◆ PROBLEM STATEMENT: Return every item below unchanged, line for line.

○ ○ ○ ○ ○

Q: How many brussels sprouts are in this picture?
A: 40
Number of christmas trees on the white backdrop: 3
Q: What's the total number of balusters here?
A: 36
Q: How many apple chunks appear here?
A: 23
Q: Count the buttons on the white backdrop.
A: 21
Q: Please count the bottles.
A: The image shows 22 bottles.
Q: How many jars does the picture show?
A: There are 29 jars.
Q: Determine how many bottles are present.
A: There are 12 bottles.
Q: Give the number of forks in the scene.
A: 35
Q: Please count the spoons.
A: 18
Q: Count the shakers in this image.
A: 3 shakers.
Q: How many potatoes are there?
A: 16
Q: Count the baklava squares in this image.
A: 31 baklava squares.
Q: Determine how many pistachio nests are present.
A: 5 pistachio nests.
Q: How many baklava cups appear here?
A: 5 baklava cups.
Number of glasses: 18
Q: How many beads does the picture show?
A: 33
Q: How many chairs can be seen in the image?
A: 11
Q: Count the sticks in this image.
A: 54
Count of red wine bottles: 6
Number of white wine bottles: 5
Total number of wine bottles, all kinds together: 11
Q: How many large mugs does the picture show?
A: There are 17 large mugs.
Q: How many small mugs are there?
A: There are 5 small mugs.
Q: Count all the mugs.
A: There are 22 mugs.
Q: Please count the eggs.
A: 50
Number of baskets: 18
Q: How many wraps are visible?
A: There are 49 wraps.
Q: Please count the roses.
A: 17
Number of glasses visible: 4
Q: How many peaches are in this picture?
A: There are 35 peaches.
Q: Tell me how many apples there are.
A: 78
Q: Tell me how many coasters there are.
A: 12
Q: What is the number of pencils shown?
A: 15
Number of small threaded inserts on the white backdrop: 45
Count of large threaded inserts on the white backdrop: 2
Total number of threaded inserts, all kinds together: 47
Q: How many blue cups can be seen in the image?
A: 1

○ ○ ○ ○ ○

◆ ANSWER FOR THIS EXERCISE:
Q: How many brussels sprouts are in this picture?
A: 40
Number of christmas trees on the white backdrop: 3
Q: What's the total number of balusters here?
A: 36
Q: How many apple chunks appear here?
A: 23
Q: Count the buttons on the white backdrop.
A: 21
Q: Please count the bottles.
A: The image shows 22 bottles.
Q: How many jars does the picture show?
A: There are 29 jars.
Q: Determine how many bottles are present.
A: There are 12 bottles.
Q: Give the number of forks in the scene.
A: 35
Q: Please count the spoons.
A: 18
Q: Count the shakers in this image.
A: 3 shakers.
Q: How many potatoes are there?
A: 16
Q: Count the baklava squares in this image.
A: 31 baklava squares.
Q: Determine how many pistachio nests are present.
A: 5 pistachio nests.
Q: How many baklava cups appear here?
A: 5 baklava cups.
Number of glasses: 18
Q: How many beads does the picture show?
A: 33
Q: How many chairs can be seen in the image?
A: 11
Q: Count the sticks in this image.
A: 54
Count of red wine bottles: 6
Number of white wine bottles: 5
Total number of wine bottles, all kinds together: 11
Q: How many large mugs does the picture show?
A: There are 17 large mugs.
Q: How many small mugs are there?
A: There are 5 small mugs.
Q: Count all the mugs.
A: There are 22 mugs.
Q: Please count the eggs.
A: 50
Number of baskets: 18
Q: How many wraps are visible?
A: There are 49 wraps.
Q: Please count the roses.
A: 17
Number of glasses visible: 4
Q: How many peaches are in this picture?
A: There are 35 peaches.
Q: Tell me how many apples there are.
A: 78
Q: Tell me how many coasters there are.
A: 12
Q: What is the number of pencils shown?
A: 15
Number of small threaded inserts on the white backdrop: 45
Count of large threaded inserts on the white backdrop: 2
Total number of threaded inserts, all kinds together: 47
Q: How many blue cups can be seen in the image?
A: 1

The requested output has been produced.